Cooper died less than three months after composing the letter to Copway and never did contribute anything more than his name and the attached fame to the newspaper. Respectfully, Copway immediately removed him from the list of contributors after receiving news of his passing.

Works Cited

  • Berkhofer, Robert. The White Man’s Indian: Images of the American Indian from Columbus to the Present. New York: Vintage, 1978.
  • Bronfen, Elisabeth. Over Her Dead Body: Death Femininity and the Aesthetic. Manchester, UK: Manchester University Press, 1992.
  • Dippie, Brian W. The Vanishing American: White Attitudes & U.S. Indian Policy. Lawrence, Kansas: University Press of Kansas, 1982.
  • Copway, George. “Cooper.” Copway’s American Indian, 19 July 1851.
  • ------. “Death of James Fennimore Cooper.” Copway’s American Indian, 20 September 1851.
  • ------. Letter to James F. Cooper. 12 June 1851, Beinecke Library, Yale University, New Haven, CT.
  • Cooper, James Fenimore. Letter to George Copway. Copway’s American Indian, 10 July 1851.
  • Frank, Lucy E. ed.
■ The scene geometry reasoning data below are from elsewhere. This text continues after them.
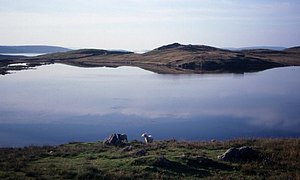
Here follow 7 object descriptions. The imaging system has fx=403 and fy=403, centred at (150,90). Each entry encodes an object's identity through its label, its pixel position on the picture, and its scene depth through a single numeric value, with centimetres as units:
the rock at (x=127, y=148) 2069
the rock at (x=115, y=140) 2342
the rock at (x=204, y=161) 1723
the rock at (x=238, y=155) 1803
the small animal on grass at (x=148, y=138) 2509
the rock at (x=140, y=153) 1914
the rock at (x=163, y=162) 1665
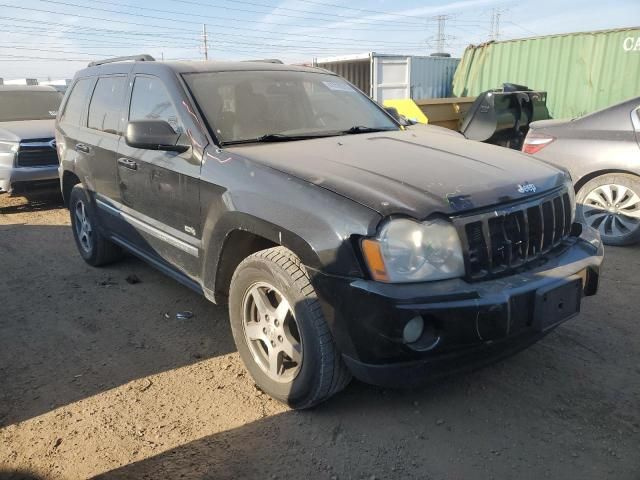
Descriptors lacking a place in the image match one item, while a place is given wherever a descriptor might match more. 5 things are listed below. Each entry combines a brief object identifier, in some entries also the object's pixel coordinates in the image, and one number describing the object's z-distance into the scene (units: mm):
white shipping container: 11258
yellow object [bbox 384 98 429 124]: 8750
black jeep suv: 2291
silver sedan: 5160
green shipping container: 9953
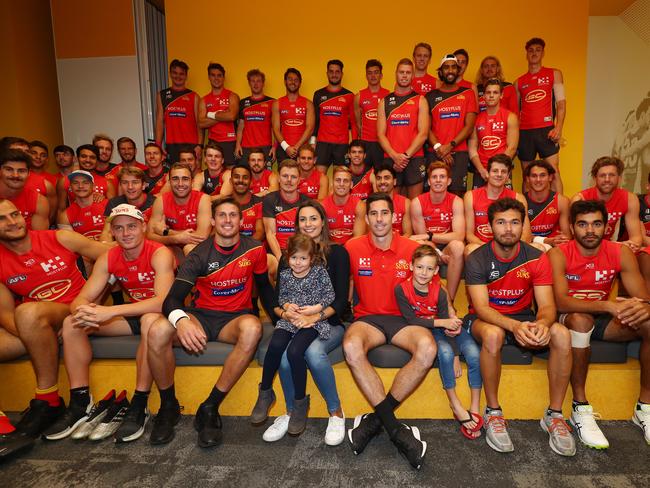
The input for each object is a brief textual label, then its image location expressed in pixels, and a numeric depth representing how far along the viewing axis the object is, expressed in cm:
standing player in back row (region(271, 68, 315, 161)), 539
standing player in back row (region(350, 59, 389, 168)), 512
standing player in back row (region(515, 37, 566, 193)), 506
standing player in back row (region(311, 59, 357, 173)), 541
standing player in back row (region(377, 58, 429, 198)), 470
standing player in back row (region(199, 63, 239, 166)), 557
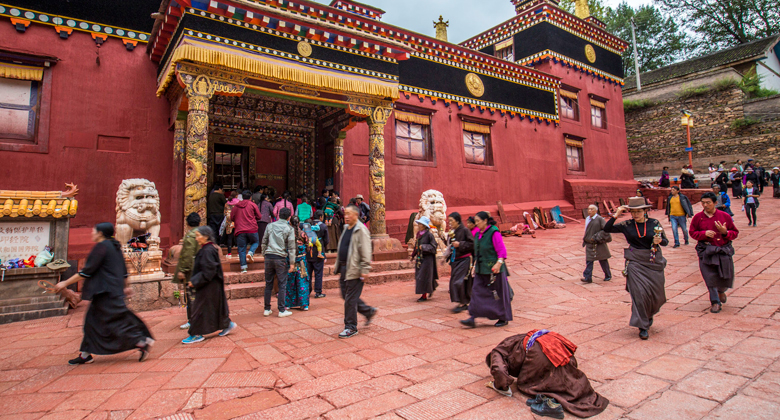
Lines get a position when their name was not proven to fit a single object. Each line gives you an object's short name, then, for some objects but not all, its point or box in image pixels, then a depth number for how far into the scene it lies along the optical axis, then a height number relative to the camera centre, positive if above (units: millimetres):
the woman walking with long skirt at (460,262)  5703 -339
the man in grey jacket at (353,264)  4586 -264
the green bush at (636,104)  25906 +8242
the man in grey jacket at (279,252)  5566 -115
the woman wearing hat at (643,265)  4324 -352
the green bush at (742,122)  21547 +5717
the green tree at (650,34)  32312 +16007
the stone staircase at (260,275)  6711 -633
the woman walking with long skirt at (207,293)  4410 -530
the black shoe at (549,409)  2643 -1135
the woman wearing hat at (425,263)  6406 -381
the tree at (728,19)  27625 +14861
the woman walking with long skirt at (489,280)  4852 -516
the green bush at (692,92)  23797 +8245
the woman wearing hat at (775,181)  14997 +1776
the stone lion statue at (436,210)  8750 +621
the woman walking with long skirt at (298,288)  5875 -651
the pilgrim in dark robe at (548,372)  2754 -970
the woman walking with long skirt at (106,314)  3797 -620
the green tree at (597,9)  27812 +15492
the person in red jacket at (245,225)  6980 +333
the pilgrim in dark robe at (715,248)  5211 -222
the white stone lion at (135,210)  6504 +603
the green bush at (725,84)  22703 +8212
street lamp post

Representations of Death in Nineteenth-Century US Writing and Culture. Burlington, Vermont: Ashgate Publishing Company, 2007.
  • Franklin, Wayne. James Fenimore Cooper: The Early Years. New Haven: Yale University Press, 2007.
  • Parkman, Francis. “Indian Character.” Copway’s American Indian. 2 August 1851.

Notes

1 The Leatherstocking Tales consist of The Pioneers (1823), The Last of the Mohicans (1826), The Prairie (1827), The Pathfinder (1840), and The Deerslayer (1841).

2 In an article titled “Indian Character” published in Copway’s American Indian (2 August 1851), Parkman takes direct aim at those Euro-American authors, like Cooper, who speciously romanticized Native people in their fiction, thereby giving the reading public false ideas about the “true” nature of the Indian. He minces no words in his attack when he writes, “Of the Indian character, much has been written foolishly, and credulously believed. By the rhapsodies of poets, the cant of sentimentalists, and the extravagance of some who should have known better, a counterfeit image has been tricked out, which one might seek in vain for its likeness through every corner of the habitable earth; an image bearing no more resemblance to its original than the monarch of the tragedy and the hero of the epic poem bear to their living prototypes in the palace and the camp” (“Indian Character”).

3 While a eulogy is most commonly written in response to the death of the subject, it is also not uncommon to pen a eulogy for those still living, especially when the subject is facing a life-threatening illness.

4 From 1960-1968 James Franklin Beard edited and published The Letters and Journals of James Fenimore Cooper in six volumes. Included in these is the letter that Cooper wrote to George Copway in support of the establishment of Copway’s American Indian. The letter was published in the premier edition of the newspaper.

5 Franklin goes to great lengths to document Cooper’s personal knowledge of Native people and cites numerous sources.

6 See for example Joshua David Bellin’s, The Demon of the Continent. Philadelphia: University of Pennsylvania Press, 2001. 187-199, Bernd C. Peyer’s The Tutor’d Mind. Amherst: University of Massachusetts Press, 1997. 224-277, and Cheryl Walker’s, Indian Nation. Durham, NC: Duke University Press, 1997. 184-110.

7 See Vizenor, Gerald, ed. Survivance: Narratives of Native Presence. Lincoln: University of Nebraska Press, 2008.

8 In February 1850 Copway submitted his plan for Native removal titled Organization of a New Indian Territory, East of the Missouri River to the 31ˢᵗ Congress of the United States. Although the plan never made it to the floor, Copway viewed this rebuff as little more than a temporary setback to his strategy. Copway decided to employ his newspaper to promote his agenda of Native relocation and consolidation.

9 Thomas McKenney’s views on the removal of the Native people are complicated. Although he argued for removal, he insisted that any relocation must be voluntary. For additional background information see Francis Paul Prucha’s “Thomas L. McKenney and the New York Indian Board.” The Mississippi Valley Historical Review, 48:4 (Mar., 1962), 635-655.